The current treatment of chronic nephropathy is limited to angiotensin-converting enzyme inhibitors and angiotensin AT1 receptor blockers; however, evidence indicates that statins can be effective.11
Glomerulosclerosis, glomerular ischemia, and interstitial fibrosis were observed in the kidneys of nitric oxide–deficient rats fed a high-salt diet.40 Changes in glomerular and vascular densities were also observed in this model using stereological analysis.41 The BPs achieved in the animals used in these previous studies were 212 and 200–225 mmHg, respectively. However, Lecian et al.42 found no histological abnormalities in the kidneys of rats treated with a nitric oxide synthesis inhibitor, and these animals had a BP of 175 mmHg. In our study, the BP of the hypertensive group only reached 140 mmHg, which may explain the absence of histological abnormalities.

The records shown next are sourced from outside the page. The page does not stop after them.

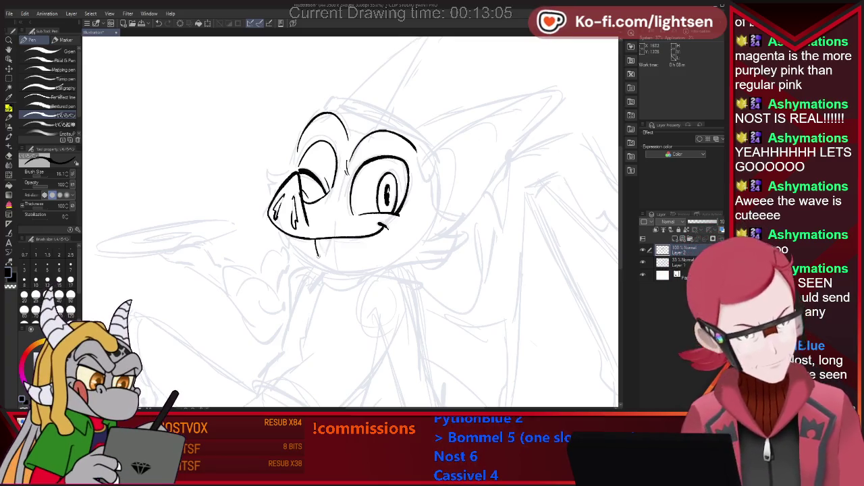
# Ink the fang and chin curve on the left jaw below the smile
pyautogui.moveTo(316, 239); pyautogui.dragTo(322, 256)
pyautogui.press('ctrl+z')
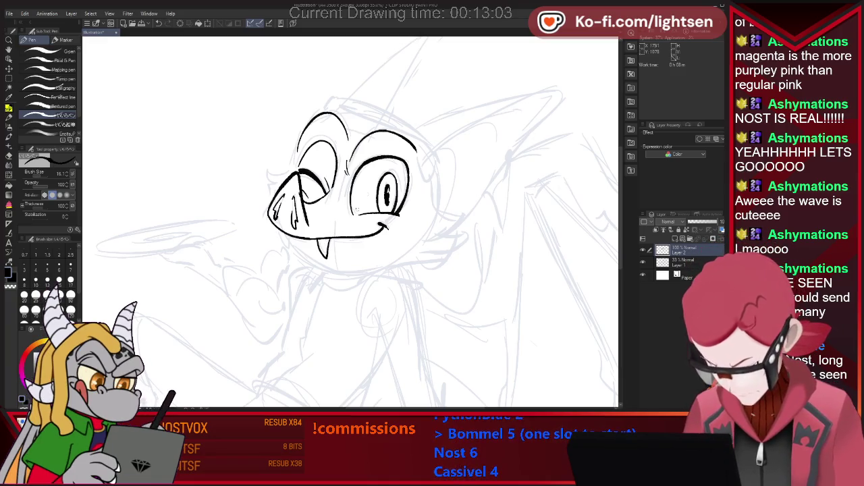
pyautogui.moveTo(282, 233); pyautogui.dragTo(336, 271)
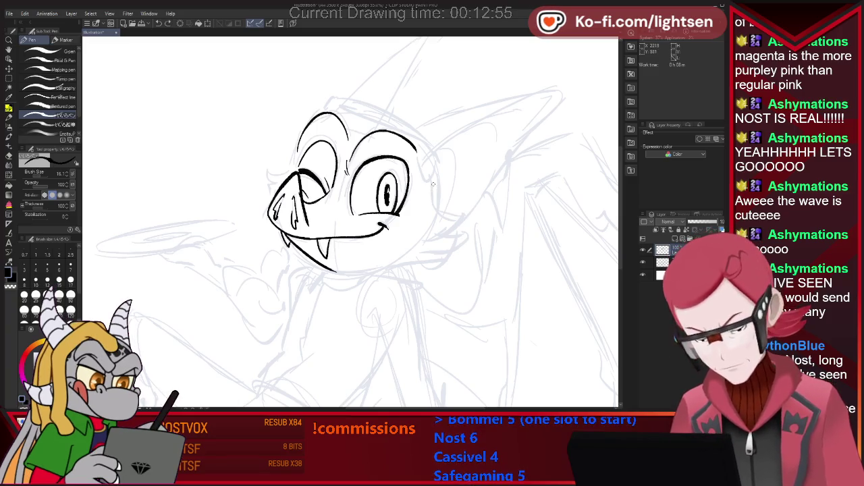
# Ink the right cheek curve and the jawline under the face, removing a stray fur mark
pyautogui.moveTo(435, 215)
pyautogui.mouseDown()
pyautogui.moveTo(476, 208)
pyautogui.moveTo(438, 244)
pyautogui.mouseUp()
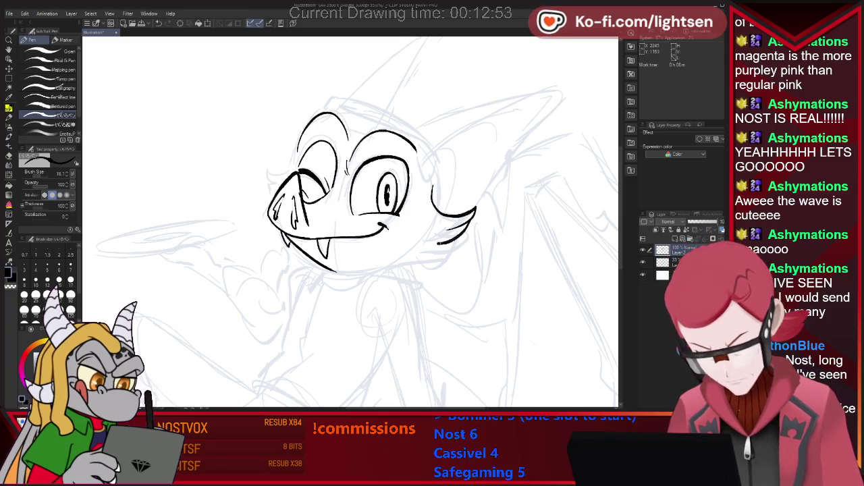
pyautogui.moveTo(368, 270); pyautogui.dragTo(446, 255)
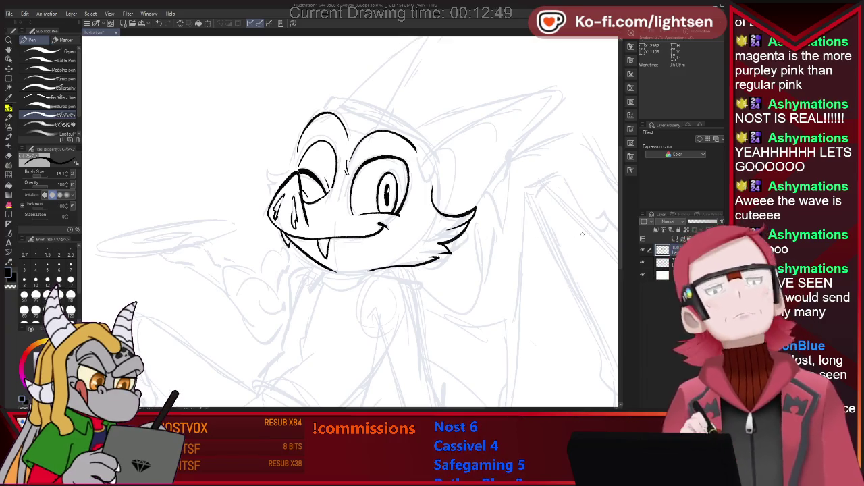
pyautogui.moveTo(431, 260); pyautogui.dragTo(440, 255)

Statins inhibit several intracellular signaling pathways (Rho/RhoA and MAPK pathways) activated by angiotensin II that are involved in the regulation of profibrotic factors, connective tissue growth factor and the deposition of extracellular matrix components, which are all modulated by redox processes.43 Our data demonstrate that there was a significant increase in the accumulation of macrophages in the glomeruli and proteinuria in L-NAME-treated rats. Rosuvastatin was effective in reducing glomerular macrophage infiltration, which is indicative of an improved inflammatory pattern; however, this effect was most evident at a dose of 2 mg/kg/day. Additionally, rosuvastatin inhibited proteinuria at both of the tested doses (2 or 20 mg/kg/day).
CONCLUSIONSIn conclusion, rosuvastatin reduces the serum levels of IL-6 and TNF-α, reduces glomerular macrophage infiltration and prevents proteinuria in this experimental model. All of the effects of rosuvastatin were independent of its lipid-lowering effects. Future mechanistic studies will examine the molecular mechanisms involved in these effects. Our data suggest that rosuvastatin may act beneficially in preventing proteinuria and glomerular inflammation in a model of nitric oxide deficiency.